***** 阅读摘录

根据单因素实验的结果分析，运用Box-Behnken 响应面优化方法，设计3 因素3 水平试验，对乙醇浓度A、超声时间B、液料比C 这3 个因素进行优化，结果见表2、表3。

表2 响应面试验设计及结果

表3 模型的显著性检验及方差分析

用Design Expert10.0.1 进行实验设计，优化出17 组试验，进行回归拟合得到复方石斛总黄酮得率的二次多项回归方程为：Y=＋2.27 ＋0.19 A ＋0.54 B ＋0.13 C-0.15 AB －0.16 AC ＋0.11 BC －0.17 A2－0.13 B2－0.37 C2

分析二次多项回归方程，一次项系数绝对值大小顺序为：B>A>C，可得出影响复方石斛总黄酮得率的因素顺序为超声时间B>乙醇浓度A>液料比C。

由表3 可知，该回归模型P<0.01，同时失拟项P=0.9693>0.05，失拟项无显著性差异，回归系数R2=0.9722,R2Adj=0.9366，说明该模型具有较高的可信度，回归方程可以很好地预测复方石斛总黄酮提取的最佳工艺。

**********
***** 所给数据

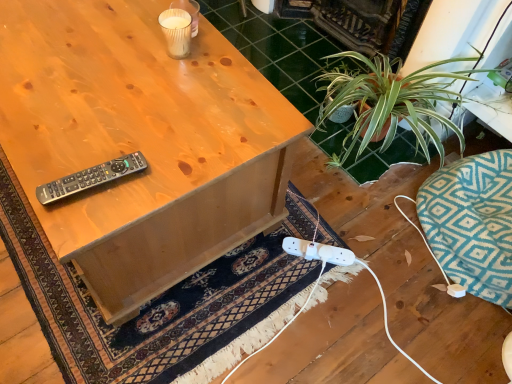
Looking at this image, measure the distance between point (222, 306) and camera.

They are 4.33 feet apart.

At what (x,y) coordinates should I click in order to perform the action: click on matte wood desk at center. Please return your answer as a coordinate pair (x, y). Looking at the image, I should click on (140, 142).

In order to face black plastic remote at upper left, should I rotate leftwards or rightwards?

You should rotate left by 20.251 degrees.

You are a GUI agent. You are given a task and a screenshot of the screen. Output one action in this format:
    pyautogui.click(x=<x>, y=<y>)
    Task: Click on the dark blue woven rug at lower center
    The image size is (512, 384).
    Given the screenshot: What is the action you would take?
    pyautogui.click(x=151, y=300)

Is black plastic remote at upper left not within dark blue woven rug at lower center?

Yes, black plastic remote at upper left is outside of dark blue woven rug at lower center.

In the scene shown: Can you confirm if black plastic remote at upper left is smaller than dark blue woven rug at lower center?

Yes.

Looking at this image, from a real-world perspective, which is physically above, black plastic remote at upper left or dark blue woven rug at lower center?

black plastic remote at upper left is physically above.

Considering the positions of objects black plastic remote at upper left and dark blue woven rug at lower center in the image provided, who is more to the right, black plastic remote at upper left or dark blue woven rug at lower center?

black plastic remote at upper left is more to the right.

Considering the relative sizes of matte wood desk at center and dark blue woven rug at lower center in the image provided, is matte wood desk at center thinner than dark blue woven rug at lower center?

Correct, the width of matte wood desk at center is less than that of dark blue woven rug at lower center.

Between matte wood desk at center and dark blue woven rug at lower center, which one has more height?

Standing taller between the two is matte wood desk at center.

Is matte wood desk at center positioned far away from dark blue woven rug at lower center?

Actually, matte wood desk at center and dark blue woven rug at lower center are a little close together.

From a real-world perspective, which is physically below, matte wood desk at center or dark blue woven rug at lower center?

dark blue woven rug at lower center, from a real-world perspective.

Considering the points (316, 269) and (163, 190), which point is behind, point (316, 269) or point (163, 190)?

Positioned behind is point (316, 269).

Measure the distance between dark blue woven rug at lower center and matte wood desk at center.

dark blue woven rug at lower center and matte wood desk at center are 12.11 inches apart from each other.

From the image's perspective, would you say dark blue woven rug at lower center is shown under matte wood desk at center?

Indeed, from the image's perspective, dark blue woven rug at lower center is shown beneath matte wood desk at center.

Is dark blue woven rug at lower center at the right side of matte wood desk at center?

Indeed, dark blue woven rug at lower center is positioned on the right side of matte wood desk at center.

Does matte wood desk at center have a greater height compared to black plastic remote at upper left?

Correct, matte wood desk at center is much taller as black plastic remote at upper left.

Considering the sizes of matte wood desk at center and black plastic remote at upper left in the image, is matte wood desk at center wider or thinner than black plastic remote at upper left?

Clearly, matte wood desk at center has more width compared to black plastic remote at upper left.

Is matte wood desk at center positioned with its back to black plastic remote at upper left?

matte wood desk at center is not turned away from black plastic remote at upper left.

Does matte wood desk at center contain black plastic remote at upper left?

No, black plastic remote at upper left is not surrounded by matte wood desk at center.

From the image's perspective, is dark blue woven rug at lower center above black plastic remote at upper left?

No, from the image's perspective, dark blue woven rug at lower center is not above black plastic remote at upper left.

At what (x,y) coordinates should I click in order to perform the action: click on doormat that is below the black plastic remote at upper left (from the image's perspective). Please return your answer as a coordinate pair (x, y). This screenshot has height=384, width=512. Looking at the image, I should click on (151, 300).

Is dark blue woven rug at lower center outside of black plastic remote at upper left?

Absolutely, dark blue woven rug at lower center is external to black plastic remote at upper left.

The height and width of the screenshot is (384, 512). Identify the location of remote control above the matte wood desk at center (from a real-world perspective). [91, 177].

Is black plastic remote at upper left positioned in front of matte wood desk at center?

No, black plastic remote at upper left is further to the viewer.

Could you tell me if black plastic remote at upper left is turned towards matte wood desk at center?

No, black plastic remote at upper left is not facing towards matte wood desk at center.

Considering the relative positions of black plastic remote at upper left and matte wood desk at center in the image provided, is black plastic remote at upper left to the right of matte wood desk at center from the viewer's perspective?

Correct, you'll find black plastic remote at upper left to the right of matte wood desk at center.

You are a GUI agent. You are given a task and a screenshot of the screen. Output one action in this format:
    pyautogui.click(x=<x>, y=<y>)
    Task: Click on the remote control lying above the dark blue woven rug at lower center (from the image's perspective)
    The height and width of the screenshot is (384, 512).
    Given the screenshot: What is the action you would take?
    click(x=91, y=177)

Find the location of a particular element. The width and height of the screenshot is (512, 384). doormat behind the matte wood desk at center is located at coordinates (151, 300).

Based on their spatial positions, is black plastic remote at upper left or dark blue woven rug at lower center further from matte wood desk at center?

dark blue woven rug at lower center is positioned further to the anchor matte wood desk at center.

Considering their positions, is black plastic remote at upper left positioned closer to dark blue woven rug at lower center than matte wood desk at center?

matte wood desk at center is closer to dark blue woven rug at lower center.

From the image, which object appears to be nearer to black plastic remote at upper left, matte wood desk at center or dark blue woven rug at lower center?

matte wood desk at center lies closer to black plastic remote at upper left than the other object.

From the picture: When comparing their distances from black plastic remote at upper left, does dark blue woven rug at lower center or matte wood desk at center seem further?

dark blue woven rug at lower center is further to black plastic remote at upper left.

Based on their spatial positions, is matte wood desk at center or black plastic remote at upper left closer to dark blue woven rug at lower center?

Among the two, matte wood desk at center is located nearer to dark blue woven rug at lower center.

Considering their positions, is dark blue woven rug at lower center positioned further to matte wood desk at center than black plastic remote at upper left?

Based on the image, dark blue woven rug at lower center appears to be further to matte wood desk at center.

Where is `remote control positioned between matte wood desk at center and dark blue woven rug at lower center from near to far`? This screenshot has width=512, height=384. remote control positioned between matte wood desk at center and dark blue woven rug at lower center from near to far is located at coordinates [91, 177].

**********

• 练习:
请根据关于复方石斛总黄酮提取的那段文字回答下列问题。
(a) 用Design Expert10.0.1 一共优化出多少组试验？
(b) 影响复方石斛总黄酮得率的因素顺序是什么？
(c) 失拟项的P值是多少？

• 作答区:
(a) 17 组。
(b) 超声时间B>乙醇浓度A>液料比C。
(c) 0.9693。